ゴリ 僕自身がどれだけしんどい状況だったとしても、人が笑ってくれると栄養をもらえているんですね。エネルギーを消費したはずなのに、栄養が増えている。いただけているのは、こちらの方なんですよ。お笑いの人はおそらく、皆そう感じていると思いますけど。
――では、主戦場がテレビではなかったここ数年は、栄養不足だった?
ゴリ いえ、映画をずっと撮り続けていましたし、舞台もありましたから。ただ単に、テレビに呼んでいただけなかっただけ…(笑)。呼んでもらえないなら、それはそれで仕方なく、呼んでもらえるまで頑張ればいいかなという気持ちでいました。どんな形であれ、自分が何か表現するエンタテイナーであるならば、何らかの栄養はもらえるものなんです。でもこうして俯瞰して見てみると、テレビに出続けている人って本当に化け物だと思いますよ(笑)。
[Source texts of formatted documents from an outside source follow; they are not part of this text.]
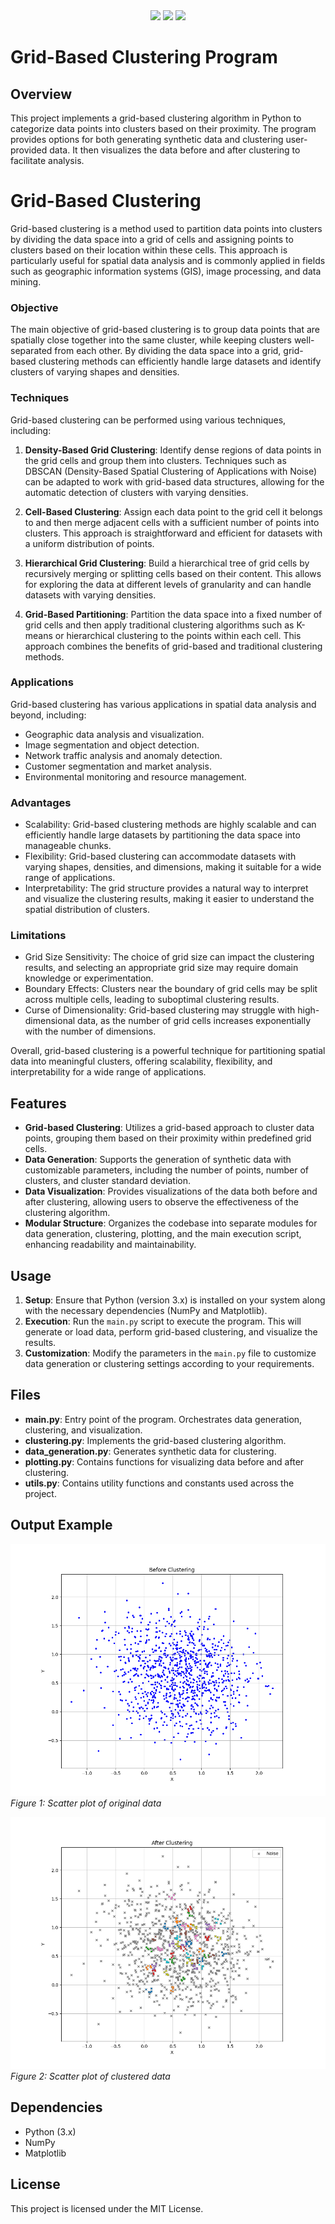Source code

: <div align="center">
  <img src="https://img.shields.io/badge/language-Python-%233776AB.svg?logo=python">
  <img src="https://img.shields.io/badge/uses-Grid%20Based%20Clustering-%232A2F3D.svg">
  <img src="https://custom-icon-badges.demolab.com/github/license/denvercoder1/custom-icon-badges?logo=law">
</div>

# Grid-Based Clustering Program

## Overview
This project implements a grid-based clustering algorithm in Python to categorize data points into clusters based on their proximity. The program provides options for both generating synthetic data and clustering user-provided data. It then visualizes the data before and after clustering to facilitate analysis.

# Grid-Based Clustering

Grid-based clustering is a method used to partition data points into clusters by dividing the data space into a grid of cells and assigning points to clusters based on their location within these cells. This approach is particularly useful for spatial data analysis and is commonly applied in fields such as geographic information systems (GIS), image processing, and data mining.

### Objective
The main objective of grid-based clustering is to group data points that are spatially close together into the same cluster, while keeping clusters well-separated from each other. By dividing the data space into a grid, grid-based clustering methods can efficiently handle large datasets and identify clusters of varying shapes and densities.

### Techniques
Grid-based clustering can be performed using various techniques, including:

1. **Density-Based Grid Clustering**: Identify dense regions of data points in the grid cells and group them into clusters. Techniques such as DBSCAN (Density-Based Spatial Clustering of Applications with Noise) can be adapted to work with grid-based data structures, allowing for the automatic detection of clusters with varying densities.

2. **Cell-Based Clustering**: Assign each data point to the grid cell it belongs to and then merge adjacent cells with a sufficient number of points into clusters. This approach is straightforward and efficient for datasets with a uniform distribution of points.

3. **Hierarchical Grid Clustering**: Build a hierarchical tree of grid cells by recursively merging or splitting cells based on their content. This allows for exploring the data at different levels of granularity and can handle datasets with varying densities.

4. **Grid-Based Partitioning**: Partition the data space into a fixed number of grid cells and then apply traditional clustering algorithms such as K-means or hierarchical clustering to the points within each cell. This approach combines the benefits of grid-based and traditional clustering methods.

### Applications
Grid-based clustering has various applications in spatial data analysis and beyond, including:

- Geographic data analysis and visualization.
- Image segmentation and object detection.
- Network traffic analysis and anomaly detection.
- Customer segmentation and market analysis.
- Environmental monitoring and resource management.

### Advantages
- Scalability: Grid-based clustering methods are highly scalable and can efficiently handle large datasets by partitioning the data space into manageable chunks.
- Flexibility: Grid-based clustering can accommodate datasets with varying shapes, densities, and dimensions, making it suitable for a wide range of applications.
- Interpretability: The grid structure provides a natural way to interpret and visualize the clustering results, making it easier to understand the spatial distribution of clusters.

### Limitations
- Grid Size Sensitivity: The choice of grid size can impact the clustering results, and selecting an appropriate grid size may require domain knowledge or experimentation.
- Boundary Effects: Clusters near the boundary of grid cells may be split across multiple cells, leading to suboptimal clustering results.
- Curse of Dimensionality: Grid-based clustering may struggle with high-dimensional data, as the number of grid cells increases exponentially with the number of dimensions.

Overall, grid-based clustering is a powerful technique for partitioning spatial data into meaningful clusters, offering scalability, flexibility, and interpretability for a wide range of applications.


## Features
- **Grid-based Clustering**: Utilizes a grid-based approach to cluster data points, grouping them based on their proximity within predefined grid cells.
- **Data Generation**: Supports the generation of synthetic data with customizable parameters, including the number of points, number of clusters, and cluster standard deviation.
- **Data Visualization**: Provides visualizations of the data both before and after clustering, allowing users to observe the effectiveness of the clustering algorithm.
- **Modular Structure**: Organizes the codebase into separate modules for data generation, clustering, plotting, and the main execution script, enhancing readability and maintainability.

## Usage
1. **Setup**: Ensure that Python (version 3.x) is installed on your system along with the necessary dependencies (NumPy and Matplotlib).
2. **Execution**: Run the `main.py` script to execute the program. This will generate or load data, perform grid-based clustering, and visualize the results.
3. **Customization**: Modify the parameters in the `main.py` file to customize data generation or clustering settings according to your requirements.

## Files
- **main.py**: Entry point of the program. Orchestrates data generation, clustering, and visualization.
- **clustering.py**: Implements the grid-based clustering algorithm.
- **data_generation.py**: Generates synthetic data for clustering.
- **plotting.py**: Contains functions for visualizing data before and after clustering.
- **utils.py**: Contains utility functions and constants used across the project.

## Output Example

![Original Data](https://github.com/yehonatanke/Data-Mining/blob/main/Density-Based%20Cluster%20Analysis%20with%20STING/output/before.png)
*Figure 1: Scatter plot of original data*

![Clustered Data](https://github.com/yehonatanke/Data-Mining/blob/main/Density-Based%20Cluster%20Analysis%20with%20STING/output/after.png)
*Figure 2: Scatter plot of clustered data*

## Dependencies
- Python (3.x)
- NumPy
- Matplotlib

## License

This project is licensed under the MIT License.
賞レース重視の現在、かつては「プロデューサーの好み」がレギュラー獲得に影響?
ゴリ いえそんな、僕は語れるほどの者ではないんですけど(笑)。でも、賞レースで勝ち上がった人が売れる今は、すごく夢があると思います。
――ゴリさんが若い頃はどうだったんしょう。
ゴリ 僕らも、そりゃ頑張りました。例えば、吉本だけでも芸人は6千人ほどいます。テレビに出てなくても、楽屋で面白い人っていうのもいっぱいいるんですね。そんななか僕らの時代は、プロデューサーの好みがテレビのレギュラー獲得に影響していた部分もあると思うんです。一方で今の賞レースは、全国の人が見ているわけだから審査員も偏った審査は絶対にできない。そこを勝ち上がった人が売れていくわけですから、視聴者の方からも公平な売れ方に見えるのではないでしょうか。なんか、可視化された気がしません?
――より、実力主義的な。
ゴリ そうそう。優勝さえすれば、決勝まで残れば、売れる。そういう人たちが多くの番組に出演していても、納得感があると思うんです。いえ、決して僕らが邪道というわけではありませんよ(笑)。僕らが若手の時も、他にはなかった「エンジョイプレイ」というブリッジを編み出し、コントにプラスしたことでオーディションに受かりまくって。その後は、バラエティーでも舞台でも、そこでとにかく目立つ…というのし上がり方でした。
――今の若手を見ると、また違いますか。
ゴリ そうですね。それに今の若手は感性もすごいですから。僕なんて、パソコンで言えば、Windows95が出る以前のOSみたいな脳ですからね(笑)。
――もしゴリさんが今若手で、賞レースに挑戦するとしたら…?
ゴリ いやあ、つらい質問だな! 勝てないな…、でも勝てないって言うのは嫌だな。勝つよう頑張ると思います!(笑)。